HI,
I’ve noticed some odd results with the linear regression learner when the observations are constant.
Example…
Y = Unit sales. X = Avg Selling Price
Data set:
What’s the best way to avoid erroneous results as pictured in the Linear Regression Learner? It seems as though the coefficient for the independent variable should be 0 or undefined.
Is there a setting I can change or a node that allows me to easily remove a group if all rows in the group are constant?

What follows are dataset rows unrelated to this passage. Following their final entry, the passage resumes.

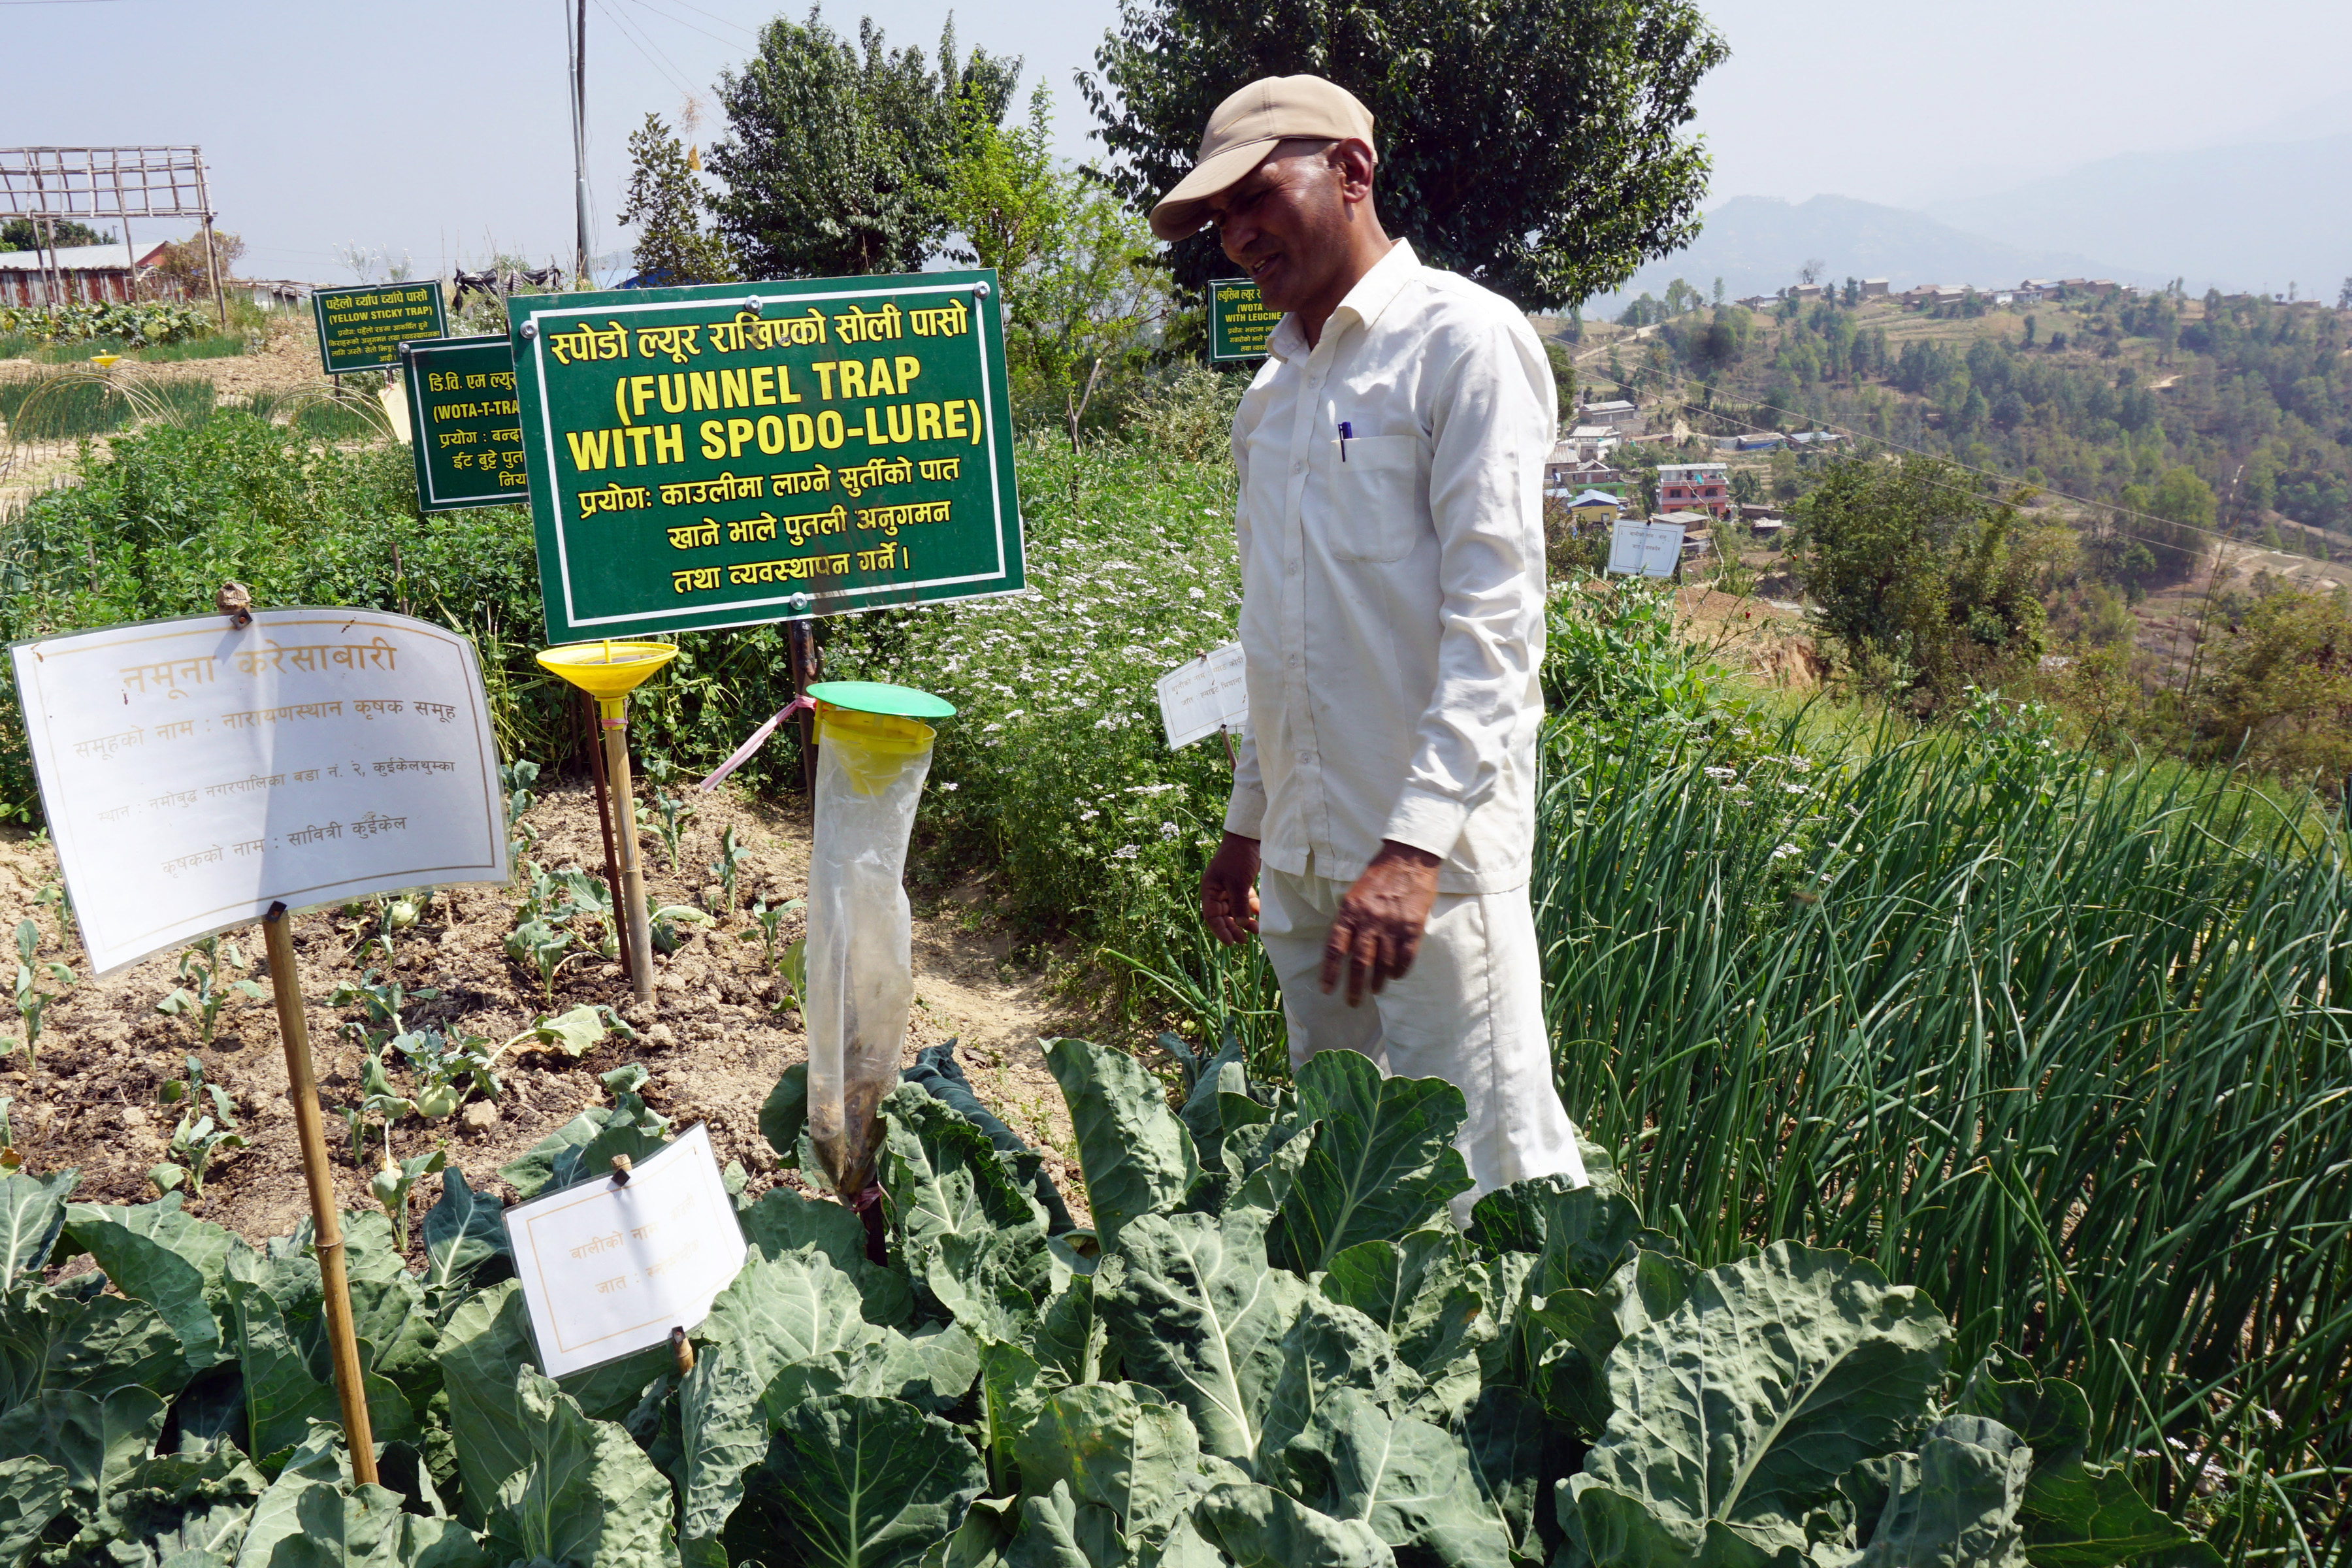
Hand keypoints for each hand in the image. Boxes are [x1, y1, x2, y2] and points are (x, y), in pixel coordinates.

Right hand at [1200, 832, 1260, 945]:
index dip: (1220, 931)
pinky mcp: (1241, 884)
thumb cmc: (1238, 858)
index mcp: (1209, 889)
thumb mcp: (1237, 882)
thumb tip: (1240, 925)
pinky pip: (1244, 902)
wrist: (1249, 837)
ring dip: (1243, 921)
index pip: (1211, 916)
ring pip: (1235, 910)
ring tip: (1255, 930)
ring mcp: (1229, 888)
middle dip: (1233, 928)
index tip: (1231, 943)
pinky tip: (1259, 917)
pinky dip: (1251, 910)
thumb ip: (1239, 904)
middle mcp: (1217, 891)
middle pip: (1223, 916)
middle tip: (1244, 941)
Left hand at [1322, 840, 1440, 1005]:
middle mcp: (1369, 921)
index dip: (1330, 972)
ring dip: (1378, 980)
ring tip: (1375, 989)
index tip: (1327, 990)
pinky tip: (1396, 976)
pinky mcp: (1412, 927)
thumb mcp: (1354, 894)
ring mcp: (1392, 925)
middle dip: (1355, 986)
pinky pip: (1405, 957)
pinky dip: (1400, 970)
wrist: (1409, 858)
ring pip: (1383, 963)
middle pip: (1360, 962)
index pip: (1336, 948)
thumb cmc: (1378, 875)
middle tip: (1352, 1002)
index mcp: (1350, 912)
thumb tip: (1343, 947)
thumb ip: (1348, 919)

I’m doing thousands of linear regressions via a loop and taking the coefficient to calculate price elasticity, so it’s important that I can get the correct avg_selling_price coefficient. Using the R snippet isn’t a bad option, but it is much slower than the Linear Regression Learner (perhaps because I’m loading stargazer library to convert to a data frame?).
Thanks, ScottF.
The constant value column filter will just remove the single column, right? The rest of the table would be passed through the rest of the workflow – in this case, into the regression model, which would then fail, as the column (that was being used as a variable) no longer exists. I really need a way to pass a blank table using the Empty Table Switch, if the value is constant.
Also - I mentioned it in another thread several months back, but I think it would be great if KNIME had an open bug tracker, similar to how some other open source software does it. Here’s an example from the PHPBB forum software: https://tracker.phpbb.com/secure/Dashboard.jspa
FYI - I managed to solve this problem by creating a calculation of the variance in average price using the Math Formula node and combining it with the rule engine node.
Math formula:
COL_VAR($Avg_Selling_Price$)
Rule Engine:
Variance = 0 => TRUE
(Exclude true matches)
This way a table that has a constant value is never passed into the regression learner node.